__SOURCE EXTRACT__
★ ★ ★ ★ ★ ★ ★

Meanwell indicates that for AC/DC supplies without PFC (Power Factor Correction), the PF will be in the 0.4 to 0.6 range. Passive PFC can increase that to the 0.8 to 0.9 range and Active PFC can bump that further up into the 0.98 plus or minus a little range. But, (there's always a but) while PF has no meaning on DC, the DC load does reflect back to the amperage requirements on the AC side where PF has meaning. Put another way, DC load affects the PF seen on the primary side.

The graphic is one of Meanwell's HLG supplies. I choose this one because their datasheet has both PF/Load and Efficiency/Load graphs. The HLG series also has APFC as does their RSP series. I would be a bit surprised if a RSP supply PF/Load graph would greatly differ. Unfortunately, their LRS series does not have PFC and Meanwell does not indicate (that I have found so far) what the PF is in that series. PF = 0.4 to 0.6 perhaps?

I have left a lot out as the rabbit hole goes pretty deep regarding non-linear load PF calculations. There are formulaes for calculating PF with 'True RMS' meters but they need to correctly determine the True RMS with non-linear waveforms. Amperage in most situations as the voltage waveform is just about always sinusoidal. If I was to sum all of this it would be to add a bit of cost to one's display and purchase supplies with Active Power Factor Correction. I'm not sure about server supplies but I suspect the better HP/Dell models do have APFC designed in them. I would also suggest trying to keep your supplies loaded as much as possible for best PF and Efficiency as can be seen in Meanwell's graphs. Myself, I design or try to design 70% pixel drive to 100% supply capability. I use RSP supplies because they enter current limit on overload rather then Meanwell's 'Hiccup' mode.

As always, hoped I helped and apologies for the length. Cheers.

#### Kingfisher

##### New elf
Terry, thanks so much for your knowledge.

In regards to the father/son debate, well we where both wrong, dad was just a little more right then me.

I'm quite confident that my display will not go over my 10amp max, but out of caution and to make dad happy, I'm splitting the display across 2 separate circuits, a brand new dedicated one (that I am yet to get installed) and one that I'm confident is only just barely used.

★ ★ ★ ★ ★ ★ ★

Dataset excerpts

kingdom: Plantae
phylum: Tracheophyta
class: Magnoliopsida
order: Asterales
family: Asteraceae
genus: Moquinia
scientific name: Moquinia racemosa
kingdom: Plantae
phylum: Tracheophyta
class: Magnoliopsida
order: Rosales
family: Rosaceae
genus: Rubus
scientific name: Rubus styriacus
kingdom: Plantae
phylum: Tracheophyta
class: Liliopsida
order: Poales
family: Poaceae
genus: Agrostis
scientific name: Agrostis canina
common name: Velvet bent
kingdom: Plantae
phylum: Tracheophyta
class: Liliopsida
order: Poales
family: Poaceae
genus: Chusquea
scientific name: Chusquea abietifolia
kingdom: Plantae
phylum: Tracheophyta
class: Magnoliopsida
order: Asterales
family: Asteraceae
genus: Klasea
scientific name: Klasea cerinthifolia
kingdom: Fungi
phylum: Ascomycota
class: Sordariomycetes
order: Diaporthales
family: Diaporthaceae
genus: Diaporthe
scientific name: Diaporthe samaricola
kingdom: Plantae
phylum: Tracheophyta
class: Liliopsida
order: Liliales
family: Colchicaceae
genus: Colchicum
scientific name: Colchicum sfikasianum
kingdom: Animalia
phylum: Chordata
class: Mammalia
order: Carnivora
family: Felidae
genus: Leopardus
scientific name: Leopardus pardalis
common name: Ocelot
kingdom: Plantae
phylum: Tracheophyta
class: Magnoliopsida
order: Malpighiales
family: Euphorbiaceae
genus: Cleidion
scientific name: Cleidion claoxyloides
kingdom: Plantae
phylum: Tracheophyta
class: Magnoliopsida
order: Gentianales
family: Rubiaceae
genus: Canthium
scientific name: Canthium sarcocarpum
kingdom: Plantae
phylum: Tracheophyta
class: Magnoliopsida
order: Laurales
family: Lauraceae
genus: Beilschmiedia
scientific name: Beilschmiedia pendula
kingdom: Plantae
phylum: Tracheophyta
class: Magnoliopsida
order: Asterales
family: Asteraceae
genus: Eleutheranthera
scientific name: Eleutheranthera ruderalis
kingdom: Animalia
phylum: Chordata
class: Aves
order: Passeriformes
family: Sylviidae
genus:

★ ★ ★ ★ ★ ★ ★

__TRY IT__
Proceed with the forum thread on power factor and Meanwell power supplies, starting right after its last sentence. The data has no connection to the forum thread on power factor.

__TASK RESULT__
I am not using Meanwell supplies and instead have gone with some cheap Chinese copies.

Thanks again.

#### stevelee

##### Apprentice elf
I use RSP supplies because they enter current limit on overload rather then Meanwell's 'Hiccup' mode.
Are the meanwell RSP supplies noisy ? I’m looking at getting a couple of RSP-1500’s

#### TerryK

##### Retired Elf
Difficult to answer specifically as it would depend upon what supplies one is comparing. My opinion is Meanwell does a good effort at producing a quality supply at a reasonable cost. From that perspective I do not consider the RSP-1500-5 (or -12) supplies exceedingly noisy. Meanwell specs both of these at a maximum of 150 mVp-p (milli Volt Peak To Peak). Comparing is made more difficult as some manufacturers spec ripple/noise in RMS which makes the measurement a bit 'wonky' as ripple and noise are not exactly sinusoidal; the measuring concern I mentioned above.

This is I think a situation where one 'gets what they pay for'. I have looked at the higher wattage Meanwell RSP supplies but have not yet purchased any of them and see no reason to avoid their purchase once I have the need. I would like to point out that I think one should try to keep them fairly well loaded as their efficiency drops under light loads. This can be seen in their Load/Efficiency graph that Meanwell commonly includes in a supply's datasheet.